As hundreds of unpaid workers are traveling to Indiana in the middle of a pandemic to do work for free that will generate billions of dollars for other people, a full-grown adult man who personally profits by talking about their unpaid labor is taking a stand.
Last March was a horrible, unspeakable March. The COVID-19 pandemic became too much to ignore, and people in suits whose names you’ll never know and faces you’ll never see were forced to not rake in 10 figures in profits off of unpaid labor. Fans were not able to bet insane amounts of money on unpaid labor. Nobody could buy tickets to watch people work for free. It was unimaginable.
But this year, things are finally back to normal. Unpaid workers are sacrificing their bodies on national television for the sake of our entertainment, and everybody else, from their bosses, to their company’s general managers, to the people writing about their work, to the people selling pretzels right outside the jobsite, is getting paid. It’s a glorious, lucrative return to the normalcy we’ve all craved.
“It’s been two whole years since I’ve been paid USD directly for my work in covering this incredible celebration of unpaid labor,” said fancy schmancy news guy Bates Everett Cornell IV in a fashionable $2,000 suit. “You know how terrible it felt being paid a salary without having unpaid labor to cover? I felt like a freeloader.”
This week in the days leading up to the 2021 Men’s NCAA Tournament, some of the unpaid workers have voiced their unhappiness with their wages and inability to side hustle. Opponents of their message have explained why such an idea is outlandish.

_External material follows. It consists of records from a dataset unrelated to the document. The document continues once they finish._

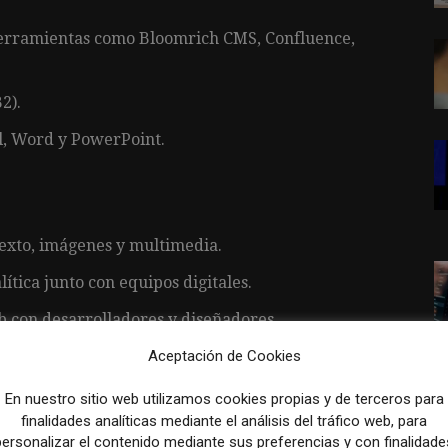
herramientas como Bloomrich CMS, Confluence,
2).
l, Word y PowerPoint.
texto, imágenes y multimedia.
ítica junto con equipos digitales.
 con desarrolladores y diseñadores.
Aceptación de Cookies
ares de identidad de marca y accesibilidad.
tareas ágiles y optimización del contenido.
En nuestro sitio web utilizamos cookies propias y de terceros para
finalidades analíticas mediante el análisis del tráfico web, para
tificar problemas y proponer mejoras.
personalizar el contenido mediante sus preferencias y con finalidade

“They knew what they were signing up for,” said John Smith, a bland replica of the same American over and over again. “When I went to school, I had to work three jobs and went $100,000 in debt. You don’t see me complaining about it. I just roll over it take it, like a good little boy. One day, the benevolent Job CreatorsTM shall reward me for my loyalty.”
One of the biggest cries from the unpaid masses of human flesh is to make money off of their name and likeness, which is not allowed in the current company structure. Satan, who appears under the alias “Mark Emmert” on earth, explained to me why this is such a terrible idea.

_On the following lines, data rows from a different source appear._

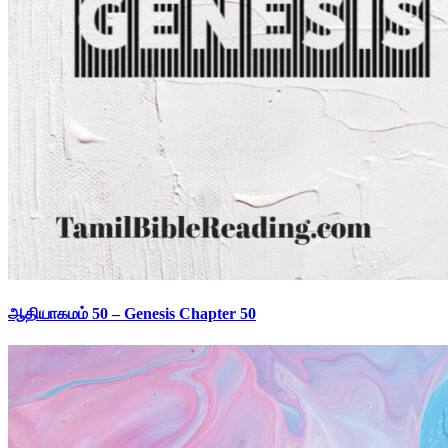
ஆதியாகமம் 50 – Genesis Chapter 50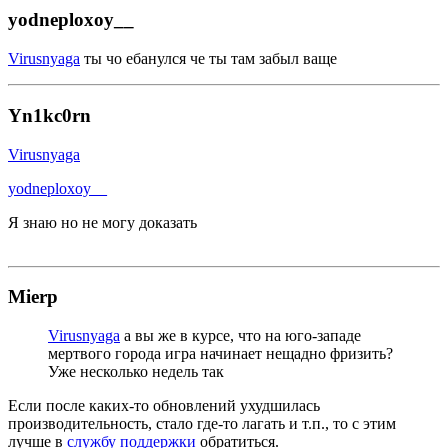
yodneploxoy__
Virusnyaga
ты чо ебанулся че ты там забыл ваще
Yn1kc0rn
Virusnyaga
yodneploxoy__
Я знаю но не могу доказать
Mierp
Virusnyaga
а вы же в курсе, что на юго-западе
мертвого города игра начинает нещадно фризить?
Уже несколько недель так
Если после каких-то обновлений ухудшилась
производительность, стало где-то лагать и т.п., то с этим
лучше в
службу поддержки
обратиться.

“You can’t let them make money in any way, because then you lose control,” Satan said. “Then we couldn’t call them student-athletes, and we could no longer extract full value from their labor. I might not make a net of about $2.9 million in a year, and then what would happen to my car collection? All those cars without a home?
“Besides, no one would want to see extremely athletic 18 to 22 year olds pour their heart and soul into the game if their labor were compensated,” he continued. “Sebastain Telfair, anyone? Checkmate, communists.”
When I turned off my brain and really thought about it, I began to see where Satan and his minions were coming from. The invisible hand of the free market has waved its magic wand and determined that our heritage doesn’t want college athletes to be proportionately paid for the amount of revenue they bring for their institutions and the NCAA. Satan and other NCAA board members have worked hard for their multimillion dollar salaries, and the invisible hand of the market has rewarded them for it. Same for the coaches, who couldn’t be replaced by anyone else until they lose too much and then could be replaced by anyone or anything, including inanimate objects, depending on your perspective.
The market is at its freest when people in suits manipulate it.
But the players change all the time, rotating into and out of rosters every four years, sometimes fewer if they fail to meet the standards required to work for the NCAA for free. Even if the numbers on the jerseys everybody buys change every season, the name on the front doesn’t. It’s probably best to let Satan and others who profit off the unpaid labor to tell us what’s in the unpaid laborer’s best interest rather than the unpaid laborers. What do unpaid laborers know? They’re unpaid laborers. They don’t even wear suits.